Start of Block
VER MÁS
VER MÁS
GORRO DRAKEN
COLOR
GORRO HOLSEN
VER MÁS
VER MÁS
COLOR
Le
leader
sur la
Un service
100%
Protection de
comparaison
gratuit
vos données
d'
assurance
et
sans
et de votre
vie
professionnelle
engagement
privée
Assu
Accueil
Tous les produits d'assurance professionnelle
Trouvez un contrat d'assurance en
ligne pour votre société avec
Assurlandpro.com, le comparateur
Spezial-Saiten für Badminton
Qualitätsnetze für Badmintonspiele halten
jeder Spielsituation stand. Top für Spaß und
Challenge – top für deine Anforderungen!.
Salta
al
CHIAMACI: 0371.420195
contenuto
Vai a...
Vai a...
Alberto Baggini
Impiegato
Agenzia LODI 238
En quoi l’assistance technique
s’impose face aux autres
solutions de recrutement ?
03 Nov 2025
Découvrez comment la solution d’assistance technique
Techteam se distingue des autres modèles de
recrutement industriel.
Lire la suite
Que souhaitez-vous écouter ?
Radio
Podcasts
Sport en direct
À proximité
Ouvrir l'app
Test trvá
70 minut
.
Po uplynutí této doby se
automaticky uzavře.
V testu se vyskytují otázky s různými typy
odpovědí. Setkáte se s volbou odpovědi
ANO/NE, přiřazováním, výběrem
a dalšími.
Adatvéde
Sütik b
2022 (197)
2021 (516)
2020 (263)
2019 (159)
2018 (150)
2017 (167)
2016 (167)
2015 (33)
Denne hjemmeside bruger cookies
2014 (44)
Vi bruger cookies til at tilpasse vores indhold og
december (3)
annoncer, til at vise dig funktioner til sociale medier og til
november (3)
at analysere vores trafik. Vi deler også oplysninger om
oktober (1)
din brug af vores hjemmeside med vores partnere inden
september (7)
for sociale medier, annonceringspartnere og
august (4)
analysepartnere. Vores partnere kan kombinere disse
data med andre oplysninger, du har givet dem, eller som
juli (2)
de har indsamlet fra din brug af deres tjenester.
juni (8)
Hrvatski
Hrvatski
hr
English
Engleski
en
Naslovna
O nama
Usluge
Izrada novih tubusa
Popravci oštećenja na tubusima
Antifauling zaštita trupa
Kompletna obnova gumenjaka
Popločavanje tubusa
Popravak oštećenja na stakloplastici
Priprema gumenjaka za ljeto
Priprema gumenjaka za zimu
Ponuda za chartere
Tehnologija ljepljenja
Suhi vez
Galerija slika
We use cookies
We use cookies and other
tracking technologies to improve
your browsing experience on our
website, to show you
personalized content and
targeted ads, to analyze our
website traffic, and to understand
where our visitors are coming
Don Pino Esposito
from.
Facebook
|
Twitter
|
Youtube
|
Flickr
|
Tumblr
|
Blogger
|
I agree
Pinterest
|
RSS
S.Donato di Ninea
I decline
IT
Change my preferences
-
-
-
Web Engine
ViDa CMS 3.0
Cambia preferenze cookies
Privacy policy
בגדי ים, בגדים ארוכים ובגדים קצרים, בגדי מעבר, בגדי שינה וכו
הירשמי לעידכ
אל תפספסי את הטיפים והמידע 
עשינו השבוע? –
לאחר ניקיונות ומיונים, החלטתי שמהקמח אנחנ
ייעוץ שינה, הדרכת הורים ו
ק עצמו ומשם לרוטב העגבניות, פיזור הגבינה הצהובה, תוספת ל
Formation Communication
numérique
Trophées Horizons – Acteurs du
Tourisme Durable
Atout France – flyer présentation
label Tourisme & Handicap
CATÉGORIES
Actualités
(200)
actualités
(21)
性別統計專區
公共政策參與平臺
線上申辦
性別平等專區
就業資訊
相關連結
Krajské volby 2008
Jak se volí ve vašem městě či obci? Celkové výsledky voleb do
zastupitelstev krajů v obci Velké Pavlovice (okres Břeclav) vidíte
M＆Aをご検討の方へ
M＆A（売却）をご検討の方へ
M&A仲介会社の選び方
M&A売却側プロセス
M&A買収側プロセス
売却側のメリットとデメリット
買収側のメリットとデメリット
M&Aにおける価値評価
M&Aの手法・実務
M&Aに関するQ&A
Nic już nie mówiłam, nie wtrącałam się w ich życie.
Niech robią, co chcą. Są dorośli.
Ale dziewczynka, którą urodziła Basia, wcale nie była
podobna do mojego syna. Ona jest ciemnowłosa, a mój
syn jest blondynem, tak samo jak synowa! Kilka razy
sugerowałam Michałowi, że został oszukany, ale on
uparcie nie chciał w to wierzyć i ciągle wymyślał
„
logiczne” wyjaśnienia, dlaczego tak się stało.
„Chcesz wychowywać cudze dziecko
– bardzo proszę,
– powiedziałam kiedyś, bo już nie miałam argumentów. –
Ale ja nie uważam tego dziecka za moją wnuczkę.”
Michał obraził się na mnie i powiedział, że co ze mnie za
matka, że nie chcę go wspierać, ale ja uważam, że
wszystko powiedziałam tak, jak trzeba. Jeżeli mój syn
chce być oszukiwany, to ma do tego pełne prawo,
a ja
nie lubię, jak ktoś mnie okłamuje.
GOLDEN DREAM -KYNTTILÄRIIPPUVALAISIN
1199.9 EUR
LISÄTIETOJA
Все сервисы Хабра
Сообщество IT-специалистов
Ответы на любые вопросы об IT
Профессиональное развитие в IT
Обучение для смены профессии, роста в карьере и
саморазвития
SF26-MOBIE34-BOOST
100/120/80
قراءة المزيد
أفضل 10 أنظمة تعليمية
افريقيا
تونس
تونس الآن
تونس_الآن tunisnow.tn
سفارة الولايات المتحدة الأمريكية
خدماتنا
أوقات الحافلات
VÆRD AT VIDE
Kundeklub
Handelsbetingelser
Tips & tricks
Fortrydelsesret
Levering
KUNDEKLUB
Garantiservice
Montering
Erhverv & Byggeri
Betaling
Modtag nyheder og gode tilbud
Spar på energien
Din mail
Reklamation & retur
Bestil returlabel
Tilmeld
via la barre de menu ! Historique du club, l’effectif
End of Block
* PROBLEM TO SOLVE *
The records above should be transcribed in full, with no differences.

* YOUR SOLUTION *
VER MÁS
VER MÁS
GORRO DRAKEN
COLOR
GORRO HOLSEN
VER MÁS
VER MÁS
COLOR
Le
leader
sur la
Un service
100%
Protection de
comparaison
gratuit
vos données
d'
assurance
et
sans
et de votre
vie
professionnelle
engagement
privée
Assu
Accueil
Tous les produits d'assurance professionnelle
Trouvez un contrat d'assurance en
ligne pour votre société avec
Assurlandpro.com, le comparateur
Spezial-Saiten für Badminton
Qualitätsnetze für Badmintonspiele halten
jeder Spielsituation stand. Top für Spaß und
Challenge – top für deine Anforderungen!.
Salta
al
CHIAMACI: 0371.420195
contenuto
Vai a...
Vai a...
Alberto Baggini
Impiegato
Agenzia LODI 238
En quoi l’assistance technique
s’impose face aux autres
solutions de recrutement ?
03 Nov 2025
Découvrez comment la solution d’assistance technique
Techteam se distingue des autres modèles de
recrutement industriel.
Lire la suite
Que souhaitez-vous écouter ?
Radio
Podcasts
Sport en direct
À proximité
Ouvrir l'app
Test trvá
70 minut
.
Po uplynutí této doby se
automaticky uzavře.
V testu se vyskytují otázky s různými typy
odpovědí. Setkáte se s volbou odpovědi
ANO/NE, přiřazováním, výběrem
a dalšími.
Adatvéde
Sütik b
2022 (197)
2021 (516)
2020 (263)
2019 (159)
2018 (150)
2017 (167)
2016 (167)
2015 (33)
Denne hjemmeside bruger cookies
2014 (44)
Vi bruger cookies til at tilpasse vores indhold og
december (3)
annoncer, til at vise dig funktioner til sociale medier og til
november (3)
at analysere vores trafik. Vi deler også oplysninger om
oktober (1)
din brug af vores hjemmeside med vores partnere inden
september (7)
for sociale medier, annonceringspartnere og
august (4)
analysepartnere. Vores partnere kan kombinere disse
data med andre oplysninger, du har givet dem, eller som
juli (2)
de har indsamlet fra din brug af deres tjenester.
juni (8)
Hrvatski
Hrvatski
hr
English
Engleski
en
Naslovna
O nama
Usluge
Izrada novih tubusa
Popravci oštećenja na tubusima
Antifauling zaštita trupa
Kompletna obnova gumenjaka
Popločavanje tubusa
Popravak oštećenja na stakloplastici
Priprema gumenjaka za ljeto
Priprema gumenjaka za zimu
Ponuda za chartere
Tehnologija ljepljenja
Suhi vez
Galerija slika
We use cookies
We use cookies and other
tracking technologies to improve
your browsing experience on our
website, to show you
personalized content and
targeted ads, to analyze our
website traffic, and to understand
where our visitors are coming
Don Pino Esposito
from.
Facebook
|
Twitter
|
Youtube
|
Flickr
|
Tumblr
|
Blogger
|
I agree
Pinterest
|
RSS
S.Donato di Ninea
I decline
IT
Change my preferences
-
-
-
Web Engine
ViDa CMS 3.0
Cambia preferenze cookies
Privacy policy
בגדי ים, בגדים ארוכים ובגדים קצרים, בגדי מעבר, בגדי שינה וכו
הירשמי לעידכ
אל תפספסי את הטיפים והמידע 
עשינו השבוע? –
לאחר ניקיונות ומיונים, החלטתי שמהקמח אנחנ
ייעוץ שינה, הדרכת הורים ו
ק עצמו ומשם לרוטב העגבניות, פיזור הגבינה הצהובה, תוספת ל
Formation Communication
numérique
Trophées Horizons – Acteurs du
Tourisme Durable
Atout France – flyer présentation
label Tourisme & Handicap
CATÉGORIES
Actualités
(200)
actualités
(21)
性別統計專區
公共政策參與平臺
線上申辦
性別平等專區
就業資訊
相關連結
Krajské volby 2008
Jak se volí ve vašem městě či obci? Celkové výsledky voleb do
zastupitelstev krajů v obci Velké Pavlovice (okres Břeclav) vidíte
M＆Aをご検討の方へ
M＆A（売却）をご検討の方へ
M&A仲介会社の選び方
M&A売却側プロセス
M&A買収側プロセス
売却側のメリットとデメリット
買収側のメリットとデメリット
M&Aにおける価値評価
M&Aの手法・実務
M&Aに関するQ&A
Nic już nie mówiłam, nie wtrącałam się w ich życie.
Niech robią, co chcą. Są dorośli.
Ale dziewczynka, którą urodziła Basia, wcale nie była
podobna do mojego syna. Ona jest ciemnowłosa, a mój
syn jest blondynem, tak samo jak synowa! Kilka razy
sugerowałam Michałowi, że został oszukany, ale on
uparcie nie chciał w to wierzyć i ciągle wymyślał
„
logiczne” wyjaśnienia, dlaczego tak się stało.
„Chcesz wychowywać cudze dziecko
– bardzo proszę,
– powiedziałam kiedyś, bo już nie miałam argumentów. –
Ale ja nie uważam tego dziecka za moją wnuczkę.”
Michał obraził się na mnie i powiedział, że co ze mnie za
matka, że nie chcę go wspierać, ale ja uważam, że
wszystko powiedziałam tak, jak trzeba. Jeżeli mój syn
chce być oszukiwany, to ma do tego pełne prawo,
a ja
nie lubię, jak ktoś mnie okłamuje.
GOLDEN DREAM -KYNTTILÄRIIPPUVALAISIN
1199.9 EUR
LISÄTIETOJA
Все сервисы Хабра
Сообщество IT-специалистов
Ответы на любые вопросы об IT
Профессиональное развитие в IT
Обучение для смены профессии, роста в карьере и
саморазвития
SF26-MOBIE34-BOOST
100/120/80
قراءة المزيد
أفضل 10 أنظمة تعليمية
افريقيا
تونس
تونس الآن
تونس_الآن tunisnow.tn
سفارة الولايات المتحدة الأمريكية
خدماتنا
أوقات الحافلات
VÆRD AT VIDE
Kundeklub
Handelsbetingelser
Tips & tricks
Fortrydelsesret
Levering
KUNDEKLUB
Garantiservice
Montering
Erhverv & Byggeri
Betaling
Modtag nyheder og gode tilbud
Spar på energien
Din mail
Reklamation & retur
Bestil returlabel
Tilmeld
via la barre de menu ! Historique du club, l’effectif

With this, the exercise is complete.